Blender users who enjoy procedural tinkering and material painting but dread shader graphs, UV unwrapping, or node spaghetti might want to peek at a tool that skips all that. A new, free tool by Manuel de Jorge enables painting PBR materials directly in Blender’s 3D viewport—without needing UVs, textures, nodes, or even lighting setups. The painter’s playground is immediate, shader-free, and aimed at creative speed, not technical overhead.
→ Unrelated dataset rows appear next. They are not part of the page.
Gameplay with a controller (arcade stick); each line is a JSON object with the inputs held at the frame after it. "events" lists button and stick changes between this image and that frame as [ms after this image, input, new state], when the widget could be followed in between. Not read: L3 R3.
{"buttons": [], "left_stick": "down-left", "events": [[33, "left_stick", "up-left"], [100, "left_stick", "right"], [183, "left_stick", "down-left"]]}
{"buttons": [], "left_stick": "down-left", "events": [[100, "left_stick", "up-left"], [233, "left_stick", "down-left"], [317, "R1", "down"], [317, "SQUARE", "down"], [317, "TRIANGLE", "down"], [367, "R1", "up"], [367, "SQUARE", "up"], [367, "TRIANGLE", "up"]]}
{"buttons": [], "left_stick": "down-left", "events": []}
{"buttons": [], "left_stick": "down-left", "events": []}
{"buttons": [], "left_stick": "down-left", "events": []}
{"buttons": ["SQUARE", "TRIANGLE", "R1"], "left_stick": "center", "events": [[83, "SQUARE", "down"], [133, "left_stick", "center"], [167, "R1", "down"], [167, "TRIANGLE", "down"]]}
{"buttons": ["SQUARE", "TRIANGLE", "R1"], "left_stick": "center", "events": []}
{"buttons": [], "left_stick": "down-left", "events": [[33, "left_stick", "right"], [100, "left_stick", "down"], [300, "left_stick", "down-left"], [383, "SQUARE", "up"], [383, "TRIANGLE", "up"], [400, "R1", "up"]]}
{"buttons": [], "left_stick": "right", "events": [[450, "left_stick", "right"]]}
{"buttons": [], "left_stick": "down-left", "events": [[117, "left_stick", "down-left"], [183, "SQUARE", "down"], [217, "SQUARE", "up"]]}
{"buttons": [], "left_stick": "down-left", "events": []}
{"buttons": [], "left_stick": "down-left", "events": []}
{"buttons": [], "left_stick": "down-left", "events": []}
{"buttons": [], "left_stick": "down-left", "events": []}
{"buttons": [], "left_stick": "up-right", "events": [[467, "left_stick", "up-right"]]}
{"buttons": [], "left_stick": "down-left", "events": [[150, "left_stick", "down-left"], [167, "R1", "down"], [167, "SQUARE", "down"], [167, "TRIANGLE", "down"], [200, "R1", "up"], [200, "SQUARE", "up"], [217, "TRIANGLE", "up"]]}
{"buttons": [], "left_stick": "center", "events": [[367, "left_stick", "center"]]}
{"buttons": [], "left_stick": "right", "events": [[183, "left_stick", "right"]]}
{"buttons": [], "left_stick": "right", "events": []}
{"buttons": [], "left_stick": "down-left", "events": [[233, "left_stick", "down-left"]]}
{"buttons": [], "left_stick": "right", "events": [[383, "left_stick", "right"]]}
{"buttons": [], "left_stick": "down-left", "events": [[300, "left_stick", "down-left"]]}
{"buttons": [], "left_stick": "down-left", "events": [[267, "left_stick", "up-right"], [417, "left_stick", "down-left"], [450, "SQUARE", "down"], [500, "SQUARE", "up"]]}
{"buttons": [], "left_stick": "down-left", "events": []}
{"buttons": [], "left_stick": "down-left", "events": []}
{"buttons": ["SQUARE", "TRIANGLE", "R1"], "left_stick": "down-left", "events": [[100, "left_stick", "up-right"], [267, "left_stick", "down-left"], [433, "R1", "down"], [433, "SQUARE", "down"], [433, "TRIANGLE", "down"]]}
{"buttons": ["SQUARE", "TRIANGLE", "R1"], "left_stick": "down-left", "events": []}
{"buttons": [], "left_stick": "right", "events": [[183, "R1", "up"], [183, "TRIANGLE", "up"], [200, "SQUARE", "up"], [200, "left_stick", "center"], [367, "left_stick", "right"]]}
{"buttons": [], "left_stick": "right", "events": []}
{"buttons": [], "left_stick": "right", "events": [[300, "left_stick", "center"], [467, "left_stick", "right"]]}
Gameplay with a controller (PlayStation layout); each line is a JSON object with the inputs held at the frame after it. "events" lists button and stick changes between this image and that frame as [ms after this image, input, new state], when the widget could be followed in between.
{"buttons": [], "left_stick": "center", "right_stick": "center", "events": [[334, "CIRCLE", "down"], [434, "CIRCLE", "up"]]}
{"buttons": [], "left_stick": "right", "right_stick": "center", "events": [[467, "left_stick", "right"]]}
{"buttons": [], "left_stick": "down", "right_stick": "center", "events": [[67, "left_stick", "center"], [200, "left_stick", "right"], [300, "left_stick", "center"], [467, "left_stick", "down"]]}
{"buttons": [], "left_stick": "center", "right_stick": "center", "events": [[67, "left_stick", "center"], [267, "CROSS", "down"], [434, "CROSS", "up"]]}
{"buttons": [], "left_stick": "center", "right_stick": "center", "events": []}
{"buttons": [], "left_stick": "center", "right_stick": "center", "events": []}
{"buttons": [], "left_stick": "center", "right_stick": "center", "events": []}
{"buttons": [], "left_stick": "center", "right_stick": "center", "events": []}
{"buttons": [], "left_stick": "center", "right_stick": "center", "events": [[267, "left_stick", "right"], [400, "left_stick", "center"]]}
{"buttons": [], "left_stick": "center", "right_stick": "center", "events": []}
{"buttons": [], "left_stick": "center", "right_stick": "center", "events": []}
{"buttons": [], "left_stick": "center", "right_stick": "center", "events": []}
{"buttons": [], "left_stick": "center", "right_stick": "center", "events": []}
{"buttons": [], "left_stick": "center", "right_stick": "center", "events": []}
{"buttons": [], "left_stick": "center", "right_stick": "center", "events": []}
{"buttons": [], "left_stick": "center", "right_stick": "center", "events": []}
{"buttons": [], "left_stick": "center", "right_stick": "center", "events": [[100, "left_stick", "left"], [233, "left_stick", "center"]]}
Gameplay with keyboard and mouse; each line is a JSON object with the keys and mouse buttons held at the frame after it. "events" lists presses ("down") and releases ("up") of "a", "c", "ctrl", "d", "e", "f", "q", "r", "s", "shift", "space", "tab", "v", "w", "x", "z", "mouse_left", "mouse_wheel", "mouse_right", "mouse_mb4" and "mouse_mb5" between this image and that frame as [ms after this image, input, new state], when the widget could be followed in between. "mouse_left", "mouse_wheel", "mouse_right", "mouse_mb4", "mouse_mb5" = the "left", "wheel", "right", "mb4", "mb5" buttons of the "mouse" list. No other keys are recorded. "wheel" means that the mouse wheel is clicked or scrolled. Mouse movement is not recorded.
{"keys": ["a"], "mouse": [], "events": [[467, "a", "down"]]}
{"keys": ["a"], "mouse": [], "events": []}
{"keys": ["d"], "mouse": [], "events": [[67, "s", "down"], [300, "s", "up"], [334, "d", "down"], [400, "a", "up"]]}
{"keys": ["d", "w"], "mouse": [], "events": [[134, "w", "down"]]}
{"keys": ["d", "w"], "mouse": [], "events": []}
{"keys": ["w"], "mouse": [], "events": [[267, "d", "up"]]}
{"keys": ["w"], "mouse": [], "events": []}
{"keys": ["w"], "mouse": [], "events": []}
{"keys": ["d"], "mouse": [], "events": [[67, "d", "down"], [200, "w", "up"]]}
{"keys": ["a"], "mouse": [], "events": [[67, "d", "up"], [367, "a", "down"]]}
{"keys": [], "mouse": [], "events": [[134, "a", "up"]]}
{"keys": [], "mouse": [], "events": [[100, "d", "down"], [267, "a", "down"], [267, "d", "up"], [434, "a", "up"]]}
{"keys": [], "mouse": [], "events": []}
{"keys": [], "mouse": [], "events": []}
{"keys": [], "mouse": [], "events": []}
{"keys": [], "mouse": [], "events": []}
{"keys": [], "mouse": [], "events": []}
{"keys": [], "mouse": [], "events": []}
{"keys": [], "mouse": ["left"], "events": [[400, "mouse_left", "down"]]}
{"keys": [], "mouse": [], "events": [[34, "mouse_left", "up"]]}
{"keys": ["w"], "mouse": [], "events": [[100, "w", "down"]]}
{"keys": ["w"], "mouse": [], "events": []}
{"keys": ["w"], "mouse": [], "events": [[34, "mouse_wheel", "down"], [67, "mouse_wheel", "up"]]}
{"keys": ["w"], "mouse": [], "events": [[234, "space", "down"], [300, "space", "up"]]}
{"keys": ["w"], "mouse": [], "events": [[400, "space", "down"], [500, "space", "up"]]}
The tool uses MatCaps (short for Material Capture), a long-standing method in 3D to display materials based on captured lighting and surface information. While typically used for viewport shading, Manuel’s tool takes it further by letting you blend multiple MatCaps together, in layers, using a brush-based interface. Think of it as painting with lighting and material response baked in—ideal for concepting, prototyping, and lookdev work.
PBR without the pipeline
This tool bypasses the conventional PBR workflow, ditching texture slots and node setups. Instead, you paint directly onto the object in the 3D viewport, and what you see is what you get. The approach is non-destructive and designed to be artist-friendly, with each brush stroke adding to a stackable layer of material behavior. The MatCaps come bundled, and you can add your own.
No shader graphs. No UV maps. No BSDFs to troubleshoot. Just pick a MatCap, paint, blend, repeat. The idea is not to replace proper texturing workflows for production—this is clearly a conceptual tool for look development and exploration, not a final delivery solution. But for rapid prototyping or quick shading mockups, it saves time by cutting out setup overhead entirely.
Brush-based blending and fast feedback
The system allows you to blend MatCaps using custom brushes, offering a painterly way of designing complex material appearances. Since everything runs directly in the viewport, feedback is immediate, even for more complex materials. Think speed-painting with photorealistic materials—without fiddling with node graphs.
The tool is free, but where’s the catch?
No catch. The MatCap painting tool is free to download in beta and available on Gumroad. It’s “a quick and dirty” solution, with no UVs, no lighting, no shaders—just results. The author notes that this is a one-man project, so expect some rough edges, no tech support, and a lot of freedom to experiment.